Writing `x^x` as `exp(x ln(x))` may give you a hint as to what the mystery number is. >!It’s 1/e, where e is Napier’s constant, the 2.718… thing you see *everywhere*.!<

# Why `0^0` is one

– Since `exp(x)` is a well-behaved function, the limit it approaches when stuff happens to its argument is the same as taking the limit of its argument and exponentiating it (i.e. applying the `exp` function).

– This is to say, for the moment we can just look at its argument, `x ln(x)`, see what it approaches, and finally put the exponentiation back to get our answer.

– For anywhere `0 < x < 1`, you’ll find `x` small but positive and `ln(x)` very negative, the latter even tending to negative infinity as x approaches zero. The result of multiplying the two (or rather, what happens to that result as you go near zero) is thus not very intuitive to guess – it can be anything from negative infinity to zero, depending on how quickly the two approaches their limiting values.

– For this we have to use **l’Hôpital’s rule**, which basically says that if you have two things both approaching zero (or both diverging to infinity) at some point, and if the ratio between their respective rates (i.e. derivatives) turns out to be something nice, the ratio between said things as you go to said point approaches whatever the ratio between those rates approaches.

– Here we’re looking at an infinity times zero, but we can rearrange it to get `x ln(x) = ln(x) / (1/x)` – hey presto, we get our infinity divided by infinity. And by taking the derivatives of the numerator and the denominator, we see that the ratio tends to zero.

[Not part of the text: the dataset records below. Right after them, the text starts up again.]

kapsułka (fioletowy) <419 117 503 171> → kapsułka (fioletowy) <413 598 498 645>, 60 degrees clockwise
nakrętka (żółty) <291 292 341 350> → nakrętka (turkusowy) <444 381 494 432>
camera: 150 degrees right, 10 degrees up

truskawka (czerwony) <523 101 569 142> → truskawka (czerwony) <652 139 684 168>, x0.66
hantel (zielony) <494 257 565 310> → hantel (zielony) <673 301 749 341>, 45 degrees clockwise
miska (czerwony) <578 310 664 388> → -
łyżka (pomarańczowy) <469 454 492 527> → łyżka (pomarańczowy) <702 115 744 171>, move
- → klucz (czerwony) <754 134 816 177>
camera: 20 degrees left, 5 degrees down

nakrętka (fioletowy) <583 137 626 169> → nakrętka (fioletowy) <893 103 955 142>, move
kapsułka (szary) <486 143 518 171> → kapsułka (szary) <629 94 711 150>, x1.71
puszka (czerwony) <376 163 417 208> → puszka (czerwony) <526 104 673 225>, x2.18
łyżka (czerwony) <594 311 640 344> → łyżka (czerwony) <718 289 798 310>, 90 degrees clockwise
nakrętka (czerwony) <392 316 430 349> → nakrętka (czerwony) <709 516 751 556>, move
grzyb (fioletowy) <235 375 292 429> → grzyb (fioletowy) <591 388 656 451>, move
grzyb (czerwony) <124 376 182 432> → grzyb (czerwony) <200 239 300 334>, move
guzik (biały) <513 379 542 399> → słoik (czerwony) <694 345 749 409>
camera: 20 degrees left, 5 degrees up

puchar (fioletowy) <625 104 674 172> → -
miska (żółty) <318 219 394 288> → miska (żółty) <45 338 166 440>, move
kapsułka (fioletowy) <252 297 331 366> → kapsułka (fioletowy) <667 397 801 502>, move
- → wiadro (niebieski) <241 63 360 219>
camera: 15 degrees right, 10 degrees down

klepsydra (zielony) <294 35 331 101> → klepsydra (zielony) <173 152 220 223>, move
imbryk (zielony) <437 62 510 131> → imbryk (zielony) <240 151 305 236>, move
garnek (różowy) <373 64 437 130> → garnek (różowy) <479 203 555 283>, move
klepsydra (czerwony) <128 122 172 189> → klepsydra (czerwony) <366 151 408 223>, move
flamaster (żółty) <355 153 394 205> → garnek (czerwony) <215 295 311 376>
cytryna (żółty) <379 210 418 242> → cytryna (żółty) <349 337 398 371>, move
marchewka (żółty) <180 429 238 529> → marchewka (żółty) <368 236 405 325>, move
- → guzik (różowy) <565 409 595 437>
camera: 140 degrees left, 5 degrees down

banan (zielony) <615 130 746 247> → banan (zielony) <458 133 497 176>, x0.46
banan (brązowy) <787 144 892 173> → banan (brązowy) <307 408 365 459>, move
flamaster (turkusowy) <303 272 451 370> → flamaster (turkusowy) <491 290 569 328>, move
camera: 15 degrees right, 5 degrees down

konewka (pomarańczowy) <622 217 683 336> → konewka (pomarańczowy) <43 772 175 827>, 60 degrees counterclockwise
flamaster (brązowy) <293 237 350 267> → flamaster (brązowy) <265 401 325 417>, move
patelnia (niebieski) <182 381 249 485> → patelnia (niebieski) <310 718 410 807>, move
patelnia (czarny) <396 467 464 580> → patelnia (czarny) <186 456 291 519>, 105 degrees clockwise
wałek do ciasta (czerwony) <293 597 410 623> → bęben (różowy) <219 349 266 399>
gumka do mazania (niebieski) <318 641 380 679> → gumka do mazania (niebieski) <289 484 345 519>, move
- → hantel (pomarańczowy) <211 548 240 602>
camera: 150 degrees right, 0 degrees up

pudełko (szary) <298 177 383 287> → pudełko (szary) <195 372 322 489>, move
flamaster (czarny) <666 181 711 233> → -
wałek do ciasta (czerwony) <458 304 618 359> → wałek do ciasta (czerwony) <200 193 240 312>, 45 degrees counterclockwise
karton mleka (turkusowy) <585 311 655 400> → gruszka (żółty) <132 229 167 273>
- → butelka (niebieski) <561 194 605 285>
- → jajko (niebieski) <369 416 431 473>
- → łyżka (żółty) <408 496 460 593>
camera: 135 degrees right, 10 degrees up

– Raising any positive number to the zeroth power results in one; and since `exp(x) = e^x`, our limit is also one at `x = 0`

# Why do we have a minimum

– `exp(x)`, `x` and `ln(x)` are all **monotonically increasing** functions in x, meaning that their value always increases as you increase their argument. They are also continuous over the entire positive real line, i.e. for all `x > 0`. Plus they are also **differentiable** over said range, implying that their n-th derivatives are also all continuous, no matter how big n is.

– Hence, asking whether our function attains a minimum is the same as asking whether `f(x) := x ln(x)`, the argument to the outermost exponential function, does so.

– For `x > 1`, it is obvious that f(x) increases since both `x` and `ln(x)` are positive and increasing.

– Previously, we got that the limit of f(x) as you approaches zero from above (i.e. the positive side) is also zero. We also note that f(x) is zero at one since `ln(1) = 0`.

– We’ve also established that for `0 < x < 1` f(x) is negative. This means that for very small values of x, f(x) must be decreasing, going from (the limit) zero to a negative value.

– So at the two ends of the interval `0 < x < 1`, f(x) is respectively decreasing and increasing. This means that its derivatives are respectively negative and positive.

– Since the (first) derivative of f(x) is continuous, there must have been at least one point in the interval that it attains the value zero, flipping from the negative into the positive. This is the result of the **intermediate value theorem**, and such is a stationary point of f(x).

– Noting that the point is smaller than its surroundings, we see that it is indeed a minimum.

# Why the minimum is what it is

It is trivial to get the minimum at `1/e` with calculus.* While this does sound unfulfilling, you may feel better looking at our form of f(x), which involves a natural logarithm (i.e. logarithm to base `e`); it is then not surprising to see that `e` is involved in the answer to “where the minimum of f(x) is”.

* EDIT: explicitly: the derivative `d/dx(x ln(x)) = d(x)/dx ln(x) + x d(ln(x))/dx = ln(x) + 1`. At the minimum it must be zero, so we need `ln(x) = -1` and thus `x = 1/e`.